On days one and seven, the plasma group also showed a reduction in the proportion of patients with worsened oxygenation status, but that difference was not statistically significant.
As of May 1, 12.8 per cent of plasma recipients and 24.4 per cent of the 1:4 matched control patients had died, with 71.8 per cent and 66.7 per cent, respectively, being discharged alive.
Patients were identified as eligible for COVID-19 convalescent plasma transfusion under the criteria established by the U.S. Food and Drug Administration (FDA) single-patient emergency investigational new drug process.
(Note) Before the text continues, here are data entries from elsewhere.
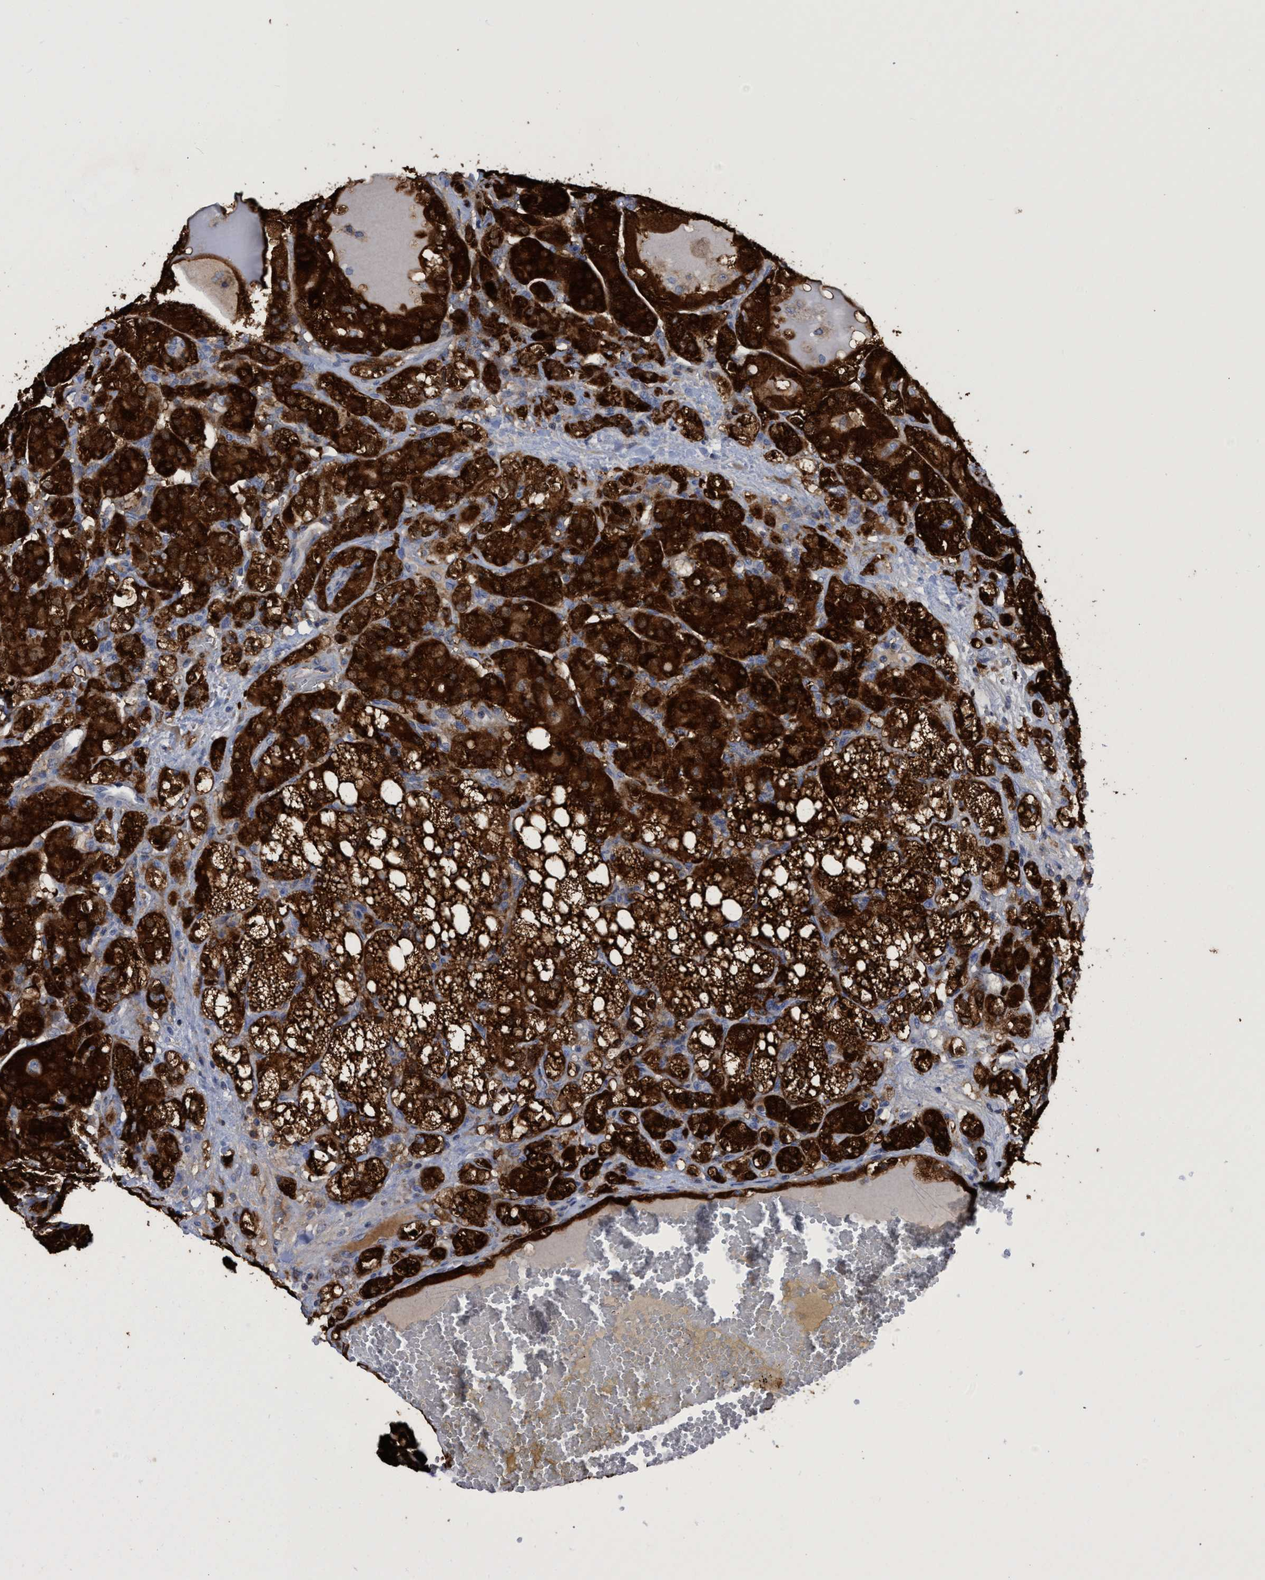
{"staining": {"intensity": "strong", "quantity": ">75%", "location": "cytoplasmic/membranous"}, "tissue": "renal cancer", "cell_type": "Tumor cells", "image_type": "cancer", "snomed": [{"axis": "morphology", "description": "Normal tissue, NOS"}, {"axis": "morphology", "description": "Adenocarcinoma, NOS"}, {"axis": "topography", "description": "Kidney"}], "caption": "High-power microscopy captured an immunohistochemistry (IHC) photomicrograph of renal cancer, revealing strong cytoplasmic/membranous positivity in about >75% of tumor cells.", "gene": "CRYZ", "patient": {"sex": "male", "age": 61}}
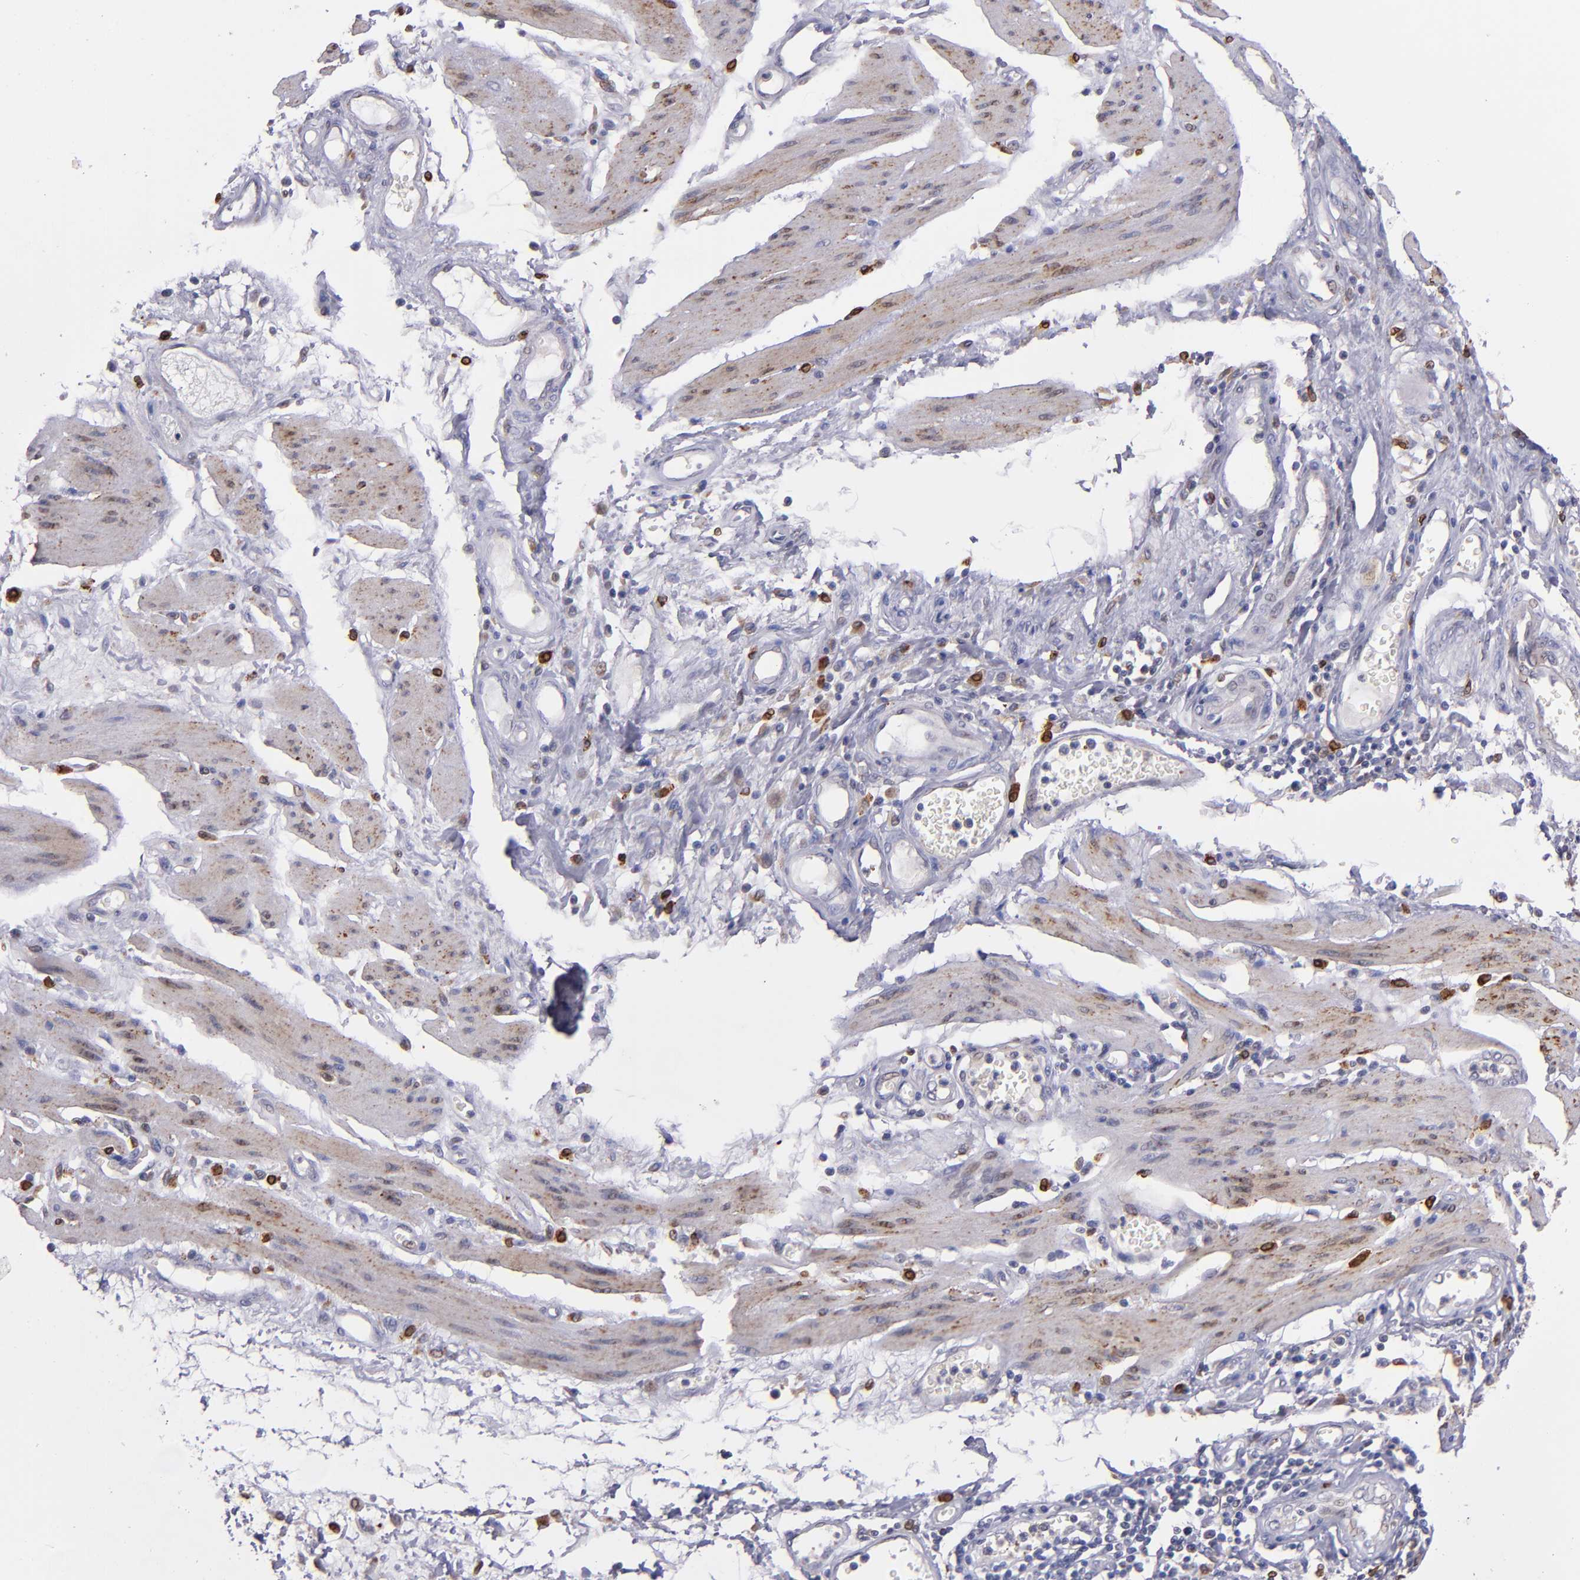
{"staining": {"intensity": "weak", "quantity": "<25%", "location": "cytoplasmic/membranous"}, "tissue": "stomach cancer", "cell_type": "Tumor cells", "image_type": "cancer", "snomed": [{"axis": "morphology", "description": "Adenocarcinoma, NOS"}, {"axis": "topography", "description": "Pancreas"}, {"axis": "topography", "description": "Stomach, upper"}], "caption": "Image shows no significant protein positivity in tumor cells of stomach adenocarcinoma.", "gene": "PTGS1", "patient": {"sex": "male", "age": 77}}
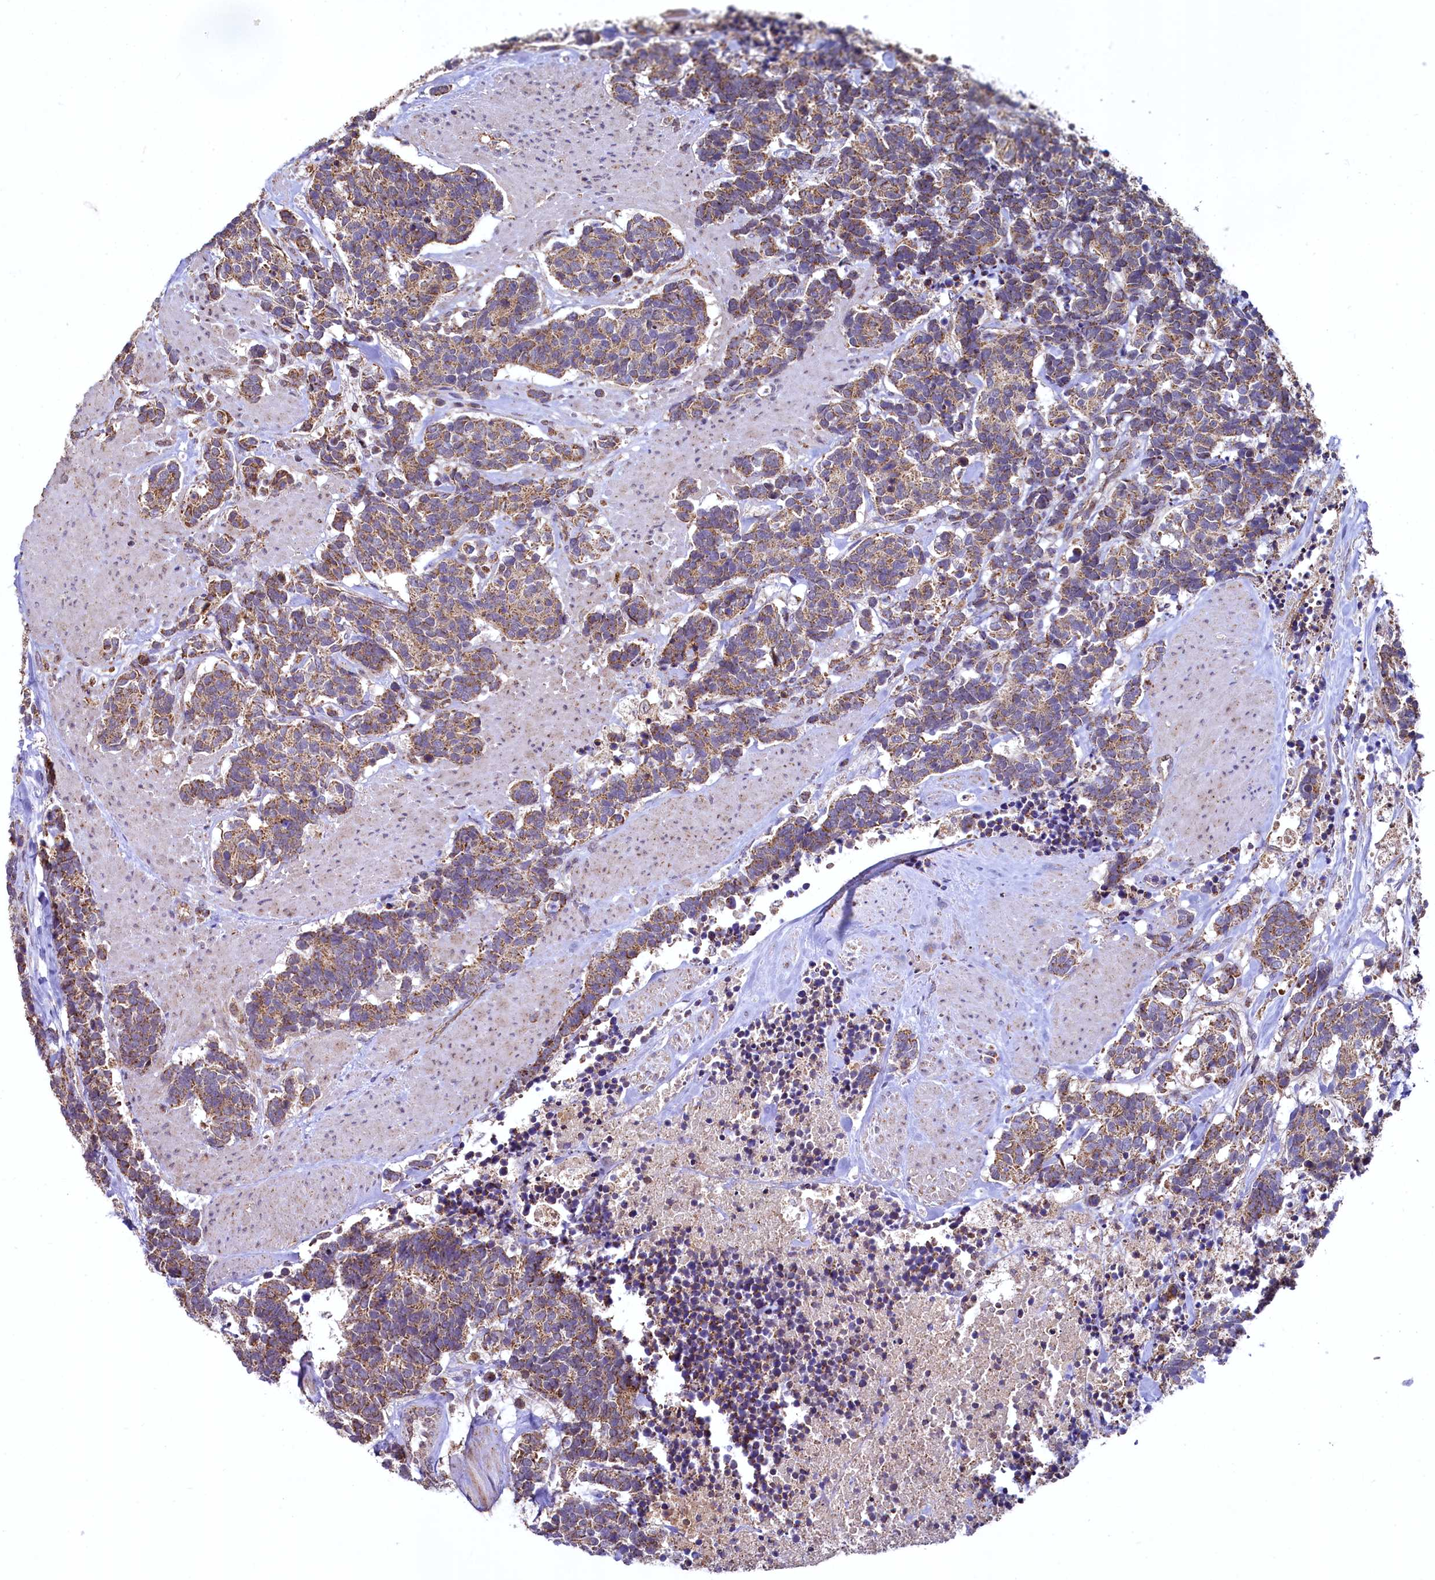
{"staining": {"intensity": "moderate", "quantity": ">75%", "location": "cytoplasmic/membranous"}, "tissue": "carcinoid", "cell_type": "Tumor cells", "image_type": "cancer", "snomed": [{"axis": "morphology", "description": "Carcinoma, NOS"}, {"axis": "morphology", "description": "Carcinoid, malignant, NOS"}, {"axis": "topography", "description": "Urinary bladder"}], "caption": "Protein staining demonstrates moderate cytoplasmic/membranous staining in approximately >75% of tumor cells in carcinoid.", "gene": "METTL4", "patient": {"sex": "male", "age": 57}}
Plasma recipients were transfused with convalescent plasma from donors with a SARS-CoV-2 anti-spike antibody titer (level) of greater than or equal to 1:320 dilution and all were transfused with two units of convalescent plasma matching the recipient’s blood type.
Importantly, the cohort of matched control patients was retrospectively identified within the hospital’s electronic record database, using an aggressive matching algorithm designed by Mount Sinai biostatisticians that matched the plasma recipients to controls for three levels of patient information: 1) baseline demographics and comorbidities, including age; gender; smoking status; the presence of obesity, diabetes, COPD or sleep apnea; and d-dimer and c-reactive protein at admission; 2) day of transfusion data, including supplemental oxygen requirement, length of hospital stay, minimal oxygen saturation, heart rate, respiratory rate, and systolic and diastolic BP; and 3) time-series data up to the day of transfusion, including the use of hydroxychloroquine or azithromycin, intubation status, and if intubated, duration of intubation.
For controls patients, the day of transfusion was defined by the length of stay on which their respective recipient received their transfusion. To confirm the independent effect of convalescent plasma transfusion or improvement in oxygenation and survival, the team conducted a propensity score-matched analysis using The Mount Sinai Hospital’s COVID-19 confirmed patient pool from the same calendar period (March 24 to April 8, 2020). Among the predictors, exact matching was enforced on the administration of hydroxychloroquine and azithromycin, intubation status and duration, length of hospital stay, and oxygen requirement on the day of transfusion.